L’IA, glorifiée comme un progrès universel, est un outil de pouvoir des élites technologiques, sert leur pouvoir et non l’humanité.
L’IA, dépeinte comme une révolution pour le bien commun, mais la vérité est bien moins altruiste. Cette technologie sert avant tout les élites de la Silicon Valley, qui en font un levier de pouvoir et de contrôle. Et loin des promesses d’un progrès partagé. Démystification.
L’IA, façonné par l’élite pour dominer l’humanité
Dans Dune, la mère de Paul Atréides fabrique une légende pour asseoir l’autorité de son fils, manipulant les croyances d’une population crédule.
De la même manière, des figures d’élite, comme Sam Altman ou Elon Musk, ont construit un récit autour de l’intelligence artificielle générale (IAG). Il dépeint cette dernière comme une avancée inéluctable.
Pourtant, ce concept, popularisé dès 1956 par John McCarthy pour attirer des financements, reste flou et dépourvu de consensus scientifique. Selon un rapport de Goldman Sachs publié le 25 juin 2024, intitulé « GEN AI : Trop de dépenses, trop peu d’avantages ? », les investissements dans l’IA dépassent les 1000 milliards de dollars. Or, les résultats concrets sont jusqu’ici limités.
Jim Covello, analyste chez Goldman Sachs, affirme : « L’IA est coûteuse et ne résout pas les problèmes complexes qu’on lui attribue. » Cette narration, entretenue par une élite technologique autoproclamée, évoque une « nouvelle religion » où l’IA devient un dogme.
Sam Altman lui-même, cité par Qi Lu, compare les fondateurs de l’IA à des créateurs de religions. Une minorité cherchant à transcender la simple entreprise pour façonner une vision mondiale.
Mais ce mythe profite surtout à ceux qui le propagent. L’IA consolide les pouvoirs de quelques élites sur l’humanité tout en marginalisant les voix critiques.
Une nouvelle forme de colonialisme
L’histoire nous enseigne que les technologies servent souvent les intérêts d’une minorité. Pour illustrer, l’égreneuse à coton du XIXe siècle a enrichi les propriétaires terriens tout en intensifiant l’esclavage.
De même, l’IA d’aujourd’hui profite aux élites technologiques et non à toute l’humanité. En outre, ces mastodontes techs puisent des ressources comme l’eau pour alimenter leurs centres de données.
Ce colonialisme 3.0 voit des entreprises payer des salaires dérisoires à des travailleurs pour entraîner des modèles d’IA. Mais, ces derniers ignorent les impacts environnementaux et sociaux.
Daron Acemoglu, lauréat du prix Nobel 2024, prédit que l’IA n’automatisera que 5 % des tâches. Bonne nouvelle pour ceux qui craignent les chômages.
La mauvaise nouvelle, c’est que l’IA n’ajoutera qu’1 % au PIB mondial d’ici 2035, loin des promesses utopiques.
Karen Hao, dans son ouvrage Empire of AI, révèle comment OpenAI, sous une façade altruiste, poursuit une vision étroite dictée par ses fondateurs. Comme les barons voleurs de l’Âge d’or américain, ces élites de l’IA croient que leur supériorité leur donne le droit de façonner l’avenir, reléguant l’humanité à un rôle de spectateur passif.

CONTENU PRÉSENTÉ:
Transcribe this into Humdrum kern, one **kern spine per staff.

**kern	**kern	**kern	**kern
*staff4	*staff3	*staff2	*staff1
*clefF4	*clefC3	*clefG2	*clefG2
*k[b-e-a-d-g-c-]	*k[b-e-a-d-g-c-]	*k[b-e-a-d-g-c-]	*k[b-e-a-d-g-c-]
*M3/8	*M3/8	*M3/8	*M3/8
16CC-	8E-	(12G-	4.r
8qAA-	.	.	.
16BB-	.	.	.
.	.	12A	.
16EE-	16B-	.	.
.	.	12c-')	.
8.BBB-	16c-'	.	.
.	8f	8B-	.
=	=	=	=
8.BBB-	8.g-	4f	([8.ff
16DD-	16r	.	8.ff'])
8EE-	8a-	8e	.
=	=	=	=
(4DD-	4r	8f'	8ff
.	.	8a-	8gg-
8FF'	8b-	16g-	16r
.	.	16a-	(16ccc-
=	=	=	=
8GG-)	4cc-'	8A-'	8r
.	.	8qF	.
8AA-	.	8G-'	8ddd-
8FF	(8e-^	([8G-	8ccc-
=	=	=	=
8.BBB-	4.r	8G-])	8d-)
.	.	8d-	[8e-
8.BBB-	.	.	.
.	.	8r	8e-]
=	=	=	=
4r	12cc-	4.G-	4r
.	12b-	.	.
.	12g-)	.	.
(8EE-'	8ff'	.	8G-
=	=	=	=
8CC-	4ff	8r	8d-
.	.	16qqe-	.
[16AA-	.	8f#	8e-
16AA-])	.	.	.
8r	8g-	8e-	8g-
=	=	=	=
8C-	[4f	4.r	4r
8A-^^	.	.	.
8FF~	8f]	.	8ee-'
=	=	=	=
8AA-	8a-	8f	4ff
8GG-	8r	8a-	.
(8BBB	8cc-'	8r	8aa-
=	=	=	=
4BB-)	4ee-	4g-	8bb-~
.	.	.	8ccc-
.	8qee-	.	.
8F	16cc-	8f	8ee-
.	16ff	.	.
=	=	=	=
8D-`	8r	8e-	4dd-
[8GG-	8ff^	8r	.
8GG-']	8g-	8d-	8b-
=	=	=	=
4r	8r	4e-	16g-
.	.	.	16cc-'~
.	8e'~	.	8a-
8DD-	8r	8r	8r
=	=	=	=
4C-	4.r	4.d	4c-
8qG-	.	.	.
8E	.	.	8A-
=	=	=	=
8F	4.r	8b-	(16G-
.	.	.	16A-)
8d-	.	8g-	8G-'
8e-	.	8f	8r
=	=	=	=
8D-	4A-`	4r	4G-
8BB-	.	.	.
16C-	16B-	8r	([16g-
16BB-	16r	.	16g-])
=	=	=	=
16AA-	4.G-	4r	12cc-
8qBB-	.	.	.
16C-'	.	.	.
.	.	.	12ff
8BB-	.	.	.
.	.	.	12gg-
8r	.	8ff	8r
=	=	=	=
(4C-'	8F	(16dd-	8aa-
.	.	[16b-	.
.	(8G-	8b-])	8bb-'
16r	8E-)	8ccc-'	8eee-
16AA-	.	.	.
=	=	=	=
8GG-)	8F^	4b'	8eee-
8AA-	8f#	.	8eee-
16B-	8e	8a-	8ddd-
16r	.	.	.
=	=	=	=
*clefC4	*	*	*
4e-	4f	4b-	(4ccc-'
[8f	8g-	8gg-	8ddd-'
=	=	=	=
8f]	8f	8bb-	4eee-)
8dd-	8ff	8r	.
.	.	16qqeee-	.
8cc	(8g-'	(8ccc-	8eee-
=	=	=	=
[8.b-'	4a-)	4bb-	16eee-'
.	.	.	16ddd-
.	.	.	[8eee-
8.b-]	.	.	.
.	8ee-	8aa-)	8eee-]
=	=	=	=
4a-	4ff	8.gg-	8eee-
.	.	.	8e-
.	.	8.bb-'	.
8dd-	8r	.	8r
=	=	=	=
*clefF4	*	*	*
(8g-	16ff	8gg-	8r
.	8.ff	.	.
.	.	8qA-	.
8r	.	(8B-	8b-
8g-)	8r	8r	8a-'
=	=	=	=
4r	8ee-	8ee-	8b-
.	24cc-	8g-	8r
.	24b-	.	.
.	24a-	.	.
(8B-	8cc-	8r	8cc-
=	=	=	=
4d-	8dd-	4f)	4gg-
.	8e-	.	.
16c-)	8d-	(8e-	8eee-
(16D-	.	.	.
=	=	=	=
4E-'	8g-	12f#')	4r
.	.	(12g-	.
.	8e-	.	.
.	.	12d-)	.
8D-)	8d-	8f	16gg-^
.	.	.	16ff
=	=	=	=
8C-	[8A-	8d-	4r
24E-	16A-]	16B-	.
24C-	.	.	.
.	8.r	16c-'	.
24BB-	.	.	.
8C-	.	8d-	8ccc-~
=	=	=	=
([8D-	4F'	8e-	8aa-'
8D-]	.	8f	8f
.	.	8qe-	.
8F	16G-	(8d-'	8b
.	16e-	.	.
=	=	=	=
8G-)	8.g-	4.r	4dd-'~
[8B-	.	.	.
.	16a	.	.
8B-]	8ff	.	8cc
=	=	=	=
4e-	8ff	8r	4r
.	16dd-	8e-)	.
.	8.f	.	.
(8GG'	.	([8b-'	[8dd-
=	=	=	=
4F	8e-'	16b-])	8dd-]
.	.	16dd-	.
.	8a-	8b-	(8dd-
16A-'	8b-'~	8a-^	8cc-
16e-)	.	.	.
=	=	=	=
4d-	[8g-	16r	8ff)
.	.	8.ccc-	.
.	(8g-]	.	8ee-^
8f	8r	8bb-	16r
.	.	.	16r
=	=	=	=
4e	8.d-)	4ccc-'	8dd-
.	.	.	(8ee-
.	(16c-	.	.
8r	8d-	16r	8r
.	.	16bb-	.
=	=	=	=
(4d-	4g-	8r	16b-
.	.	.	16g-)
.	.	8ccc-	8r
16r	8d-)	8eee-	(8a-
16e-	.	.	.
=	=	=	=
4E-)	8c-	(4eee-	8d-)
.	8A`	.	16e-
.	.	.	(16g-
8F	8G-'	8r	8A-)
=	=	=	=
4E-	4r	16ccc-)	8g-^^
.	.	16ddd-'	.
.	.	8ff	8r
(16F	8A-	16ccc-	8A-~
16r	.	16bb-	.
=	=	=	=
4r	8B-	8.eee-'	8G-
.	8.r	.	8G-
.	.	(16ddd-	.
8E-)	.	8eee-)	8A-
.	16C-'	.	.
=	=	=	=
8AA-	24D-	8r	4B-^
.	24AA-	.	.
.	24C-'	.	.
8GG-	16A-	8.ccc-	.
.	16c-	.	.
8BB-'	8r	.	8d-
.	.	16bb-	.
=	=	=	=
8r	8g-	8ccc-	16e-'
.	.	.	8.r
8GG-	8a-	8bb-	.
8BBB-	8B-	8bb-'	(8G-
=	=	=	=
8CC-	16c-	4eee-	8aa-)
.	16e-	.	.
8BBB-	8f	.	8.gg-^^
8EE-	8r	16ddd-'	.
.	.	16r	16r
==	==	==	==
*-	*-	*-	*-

ACTION À MENER 1:
Répondez aux questions suivantes d'après l'extrait :
(a) En quelle année John McCarthy a-t-il popularisé le concept d'IAG ?
(b) Quel pourcentage des tâches l'IA automatisera-t-elle selon Daron Acemoglu ?
(c) Quel est le titre de l'ouvrage de Karen Hao mentionné ?
ACTION À MENER 2:
Recopiez à l'identique le passage de l'extrait qui commence par les mots contenant « Pourtant, ce concept, popularisé » et se termine par « sont jusqu’ici limités. ».
Les entrées ne servent pas ici.

SOLUTION 1:
(a) En 1956.
(b) 5 % des tâches.
(c) Empire of AI.

SOLUTION 2:
Pourtant, ce concept, popularisé dès 1956 par John McCarthy pour attirer des financements, reste flou et dépourvu de consensus scientifique. Selon un rapport de Goldman Sachs publié le 25 juin 2024, intitulé « GEN AI : Trop de dépenses, trop peu d’avantages ? », les investissements dans l’IA dépassent les 1000 milliards de dollars. Or, les résultats concrets sont jusqu’ici limités.